Sociotechnical systems approach to developing AI Ethics skills.
The rapid adoption of 4IR tools into our human systems has alerted us to an urgent need to enhance the ethical acuity of all graduates (Gleason, 2018) and foster their ability to understand systemic consequences of new technologies (Seldon, 2018). The OECD (2019) stresses the need to consider social policy and protection when organisations are adapting to Industry 4.0 to avoid dystopian futures of widespread unemployment.
There have been too many cases of poorly implemented 4IR tools into human systems that have come at deep ethical costs (O’Neil, 2016; Pasquale, 2015; ProPublica, 2019). This has sometimes been ascribed to a lack of more liberal education skill-sets in technology designers, engineers, and business managers. Ethical acuity of systemic social impact of 4IR technologies is not only needed by graduates working in tech engineering and biotech, but all research graduates planning to work in fields that intersect with technology and society. Which means just about everyone!
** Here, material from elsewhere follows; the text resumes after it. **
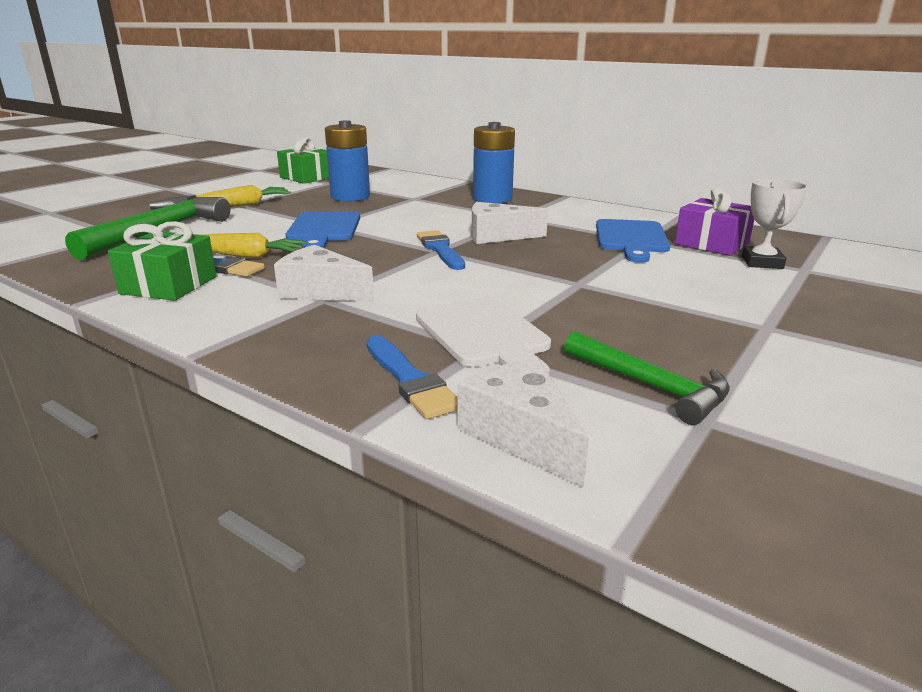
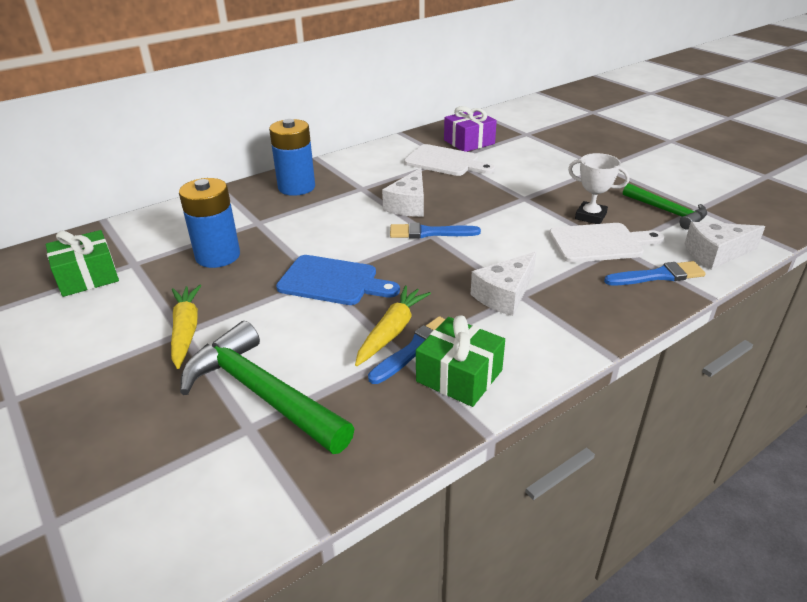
camera: 70 degrees left, 10 degrees up
green hammer [564,331,730,425] -> green hammer turned 75 degrees clockwise [623,183,707,230]
blue cutting board [596,219,670,263] -> white cutting board [404,144,495,176]
white trophy [742,179,808,269] -> white trophy moved to [568,153,629,224]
An often cited example of ethically irresponsible application of new technologies to social systems is that of a recidivism prediction software platform implemented in several states in the USA. In 2016 ProRepublica, a non-profit investigative journalism organisation, uncovered deeply flawed bias in the application of the software.
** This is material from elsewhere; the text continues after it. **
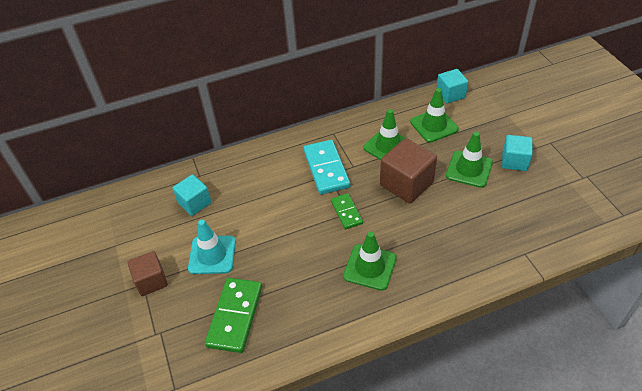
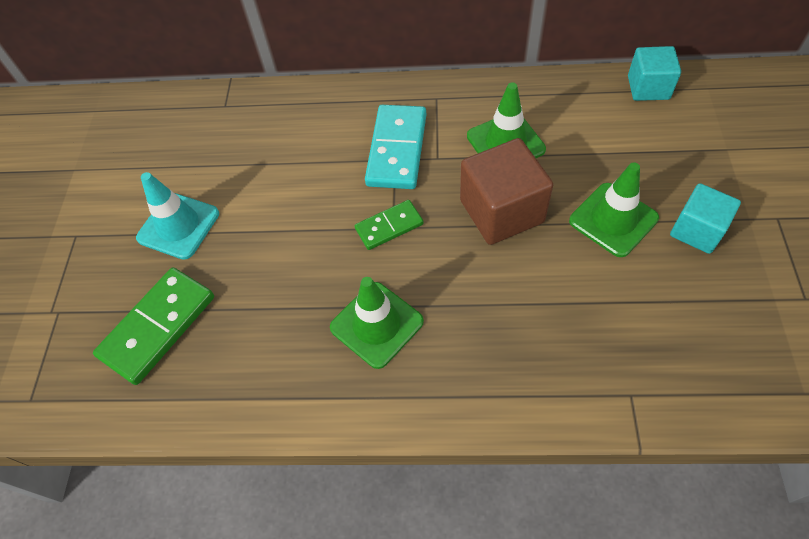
camera: 25 degrees right, 10 degrees up
brown cube [128,251,168,296] -> none
turquoise cube [172,174,211,216] -> none
green domino [331,193,363,230] -> green domino turned 60 degrees clockwise [355,200,424,250]
green traffic cone [410,88,459,143] -> none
“Overall, Northpointe’s assessment tool correctly predicts recidivism 61 percent of the time. But blacks are almost twice as likely as whites to be labeled a higher risk but not actually re-offend. It makes the opposite mistake among whites: They are much more likely than blacks to be labeled lower risk but go on to commit other crimes.” ProRepublica’s, retrieved February 2020
|Labeled Higher Risk, But Didn’t Re-Offend||23.5%||44.9%|
|Labeled Lower Risk, Yet Did Re-Offend||47.7%||28.0%|
Source: ProPublica analysis of data from Broward County, Fla
There has been substantial debate on the reported bias of the Northpointe software. Overall, the evidence indicates in-built bias (Chouldechova, 2017) in the software, likely due to sociological flaws in the risk assessment frameworks (Werth, 2019). Flaws in algorithmic risk assessment hold even more critical impact when we consider the development of wide spread social applications such as health insurance ratings, social credit, and friend-networks. These are clear cases of 4IR technologies be implemented where engineers need to collaborate with social scientists and consider systemic ethical impact on society. These types of skills are best developed in education environments.
As 4IR technology becomes more pervasive and prevalent in our STS, it should be incumbent upon HEIs to better prepare all graduates to ethically assess the impact of new technologies before implementation. To address this, we must ask what qualities help future employees design, implement, and interact with ethically responsible technologies? Are there capabilities that need to be explicitly added to graduate qualities’ lists to address ethically responsible leadership in 4IR?
Our PhD graduates receive the highest level of education in our societies and as such should be equipped to be leaders in their organisations and communities beyond economic considerations (Molla & Cuthbert, 2019). The need for deeper ethical understandings of cyber-physical systems amongst higher education graduates has been widely discussed (i.e. Davidson, 2017; Gleason, 2018). As PhDs are often expected to be leaders in new ways of thought (Walker & Fongwa, 2017) these types of skills should be given high priority in GRE.